Vous êtes sur la page 1sur 1

Block

Grants and Next Steps

by Julie Reiskin, Executive Director,


Colorado Cross Disability Coalition (CCDC)
Dear CCDC Members and Disability Community:
If Medicaid goes to a block grant we do not know what if any protections will be in place
for people with disabilities. If there is a set amount of money for each state and states
can decide what and who is most important people with disabilities, especially high
needs, could lose out.
Please contact our two Senators and President Trump and RESPECTFULLY share your
story (briefly) and ask them to tell us how we will be protected. Share this with EVERY
disability group you know. Please report any responses to CCDC.
https://www.gardner.senate.gov/contact-cory/email-cory
https://www.bennet.senate.gov/
https://www.whitehouse.gov/contact
Here is what I will say:
"I am writing as a Coloradan with a disability. I have multiple sclerosis that I acquired at age
20. I need Medicaid for personal care, a quality wheelchair and more than $1000 a month in
supplies and medications. After volunteering (meaning no pay) for 20 years, I gladly gave up
SSDI payments when the Medicaid Buy-In for Working Adults with Disabilities (Buy In) was
implemented in Colorado. For the past two years, and for the first time in my adult life at age 52
I am not impoverished. When I was diagnosed with MS I went to graduate school hoping
increased education would increase earning power. Because of the disability-related needs I
have that are ONLY available through Medicaid, I had to stop working for pay to survive. I was
forced to go on SSDI to be eligible for Medicaid.
I do not want to go back to poverty. I want to pay premiums for my Medicaid as I do now. I want
to continue being allowed to save for a rainy day. I love being fully employed and even love
paying taxes. A block grant threatens my newfound employment and freedom from poverty.
Private insurance does not cover what most people with disabilities need. A voucher for private
insurance will not work.

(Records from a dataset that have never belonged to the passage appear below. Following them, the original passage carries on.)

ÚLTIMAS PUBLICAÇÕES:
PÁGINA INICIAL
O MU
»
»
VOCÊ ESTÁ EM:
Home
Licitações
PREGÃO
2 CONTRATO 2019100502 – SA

Block grants that reduce federal contributions over time and eliminate
federal requirements that protect people with disabilities will pit us against low-income
families. This is why I believe block granting is a dangerous approach. If you MUST do block
grants the federal contribution cannot be lessened.
We also ask that you:
A) Prohibit states from reducing eligibility criteria that are in place today. Do not allow them to
cut programs like Buy In OR reduce the amount of income we can earn.
b) Require states to involve those of us who live within the Medicaid system (actual clients) to
help solve problems. The disability community can be helpful with real time, bipartisan solutions
but we must be at the table when solutions are discussed
c) Protect states against increased long term care expenditures. Elderly and disabled that need
Medicaid will lose if we have to compete against low-income parents and children. Our care
costs more. Do not put states in a position where they may decide that some people are too
expensive to survive--or where states may curtail our liberty by restricting services to the point
where we cannot function.
Please let me know how you will protect our life and liberty."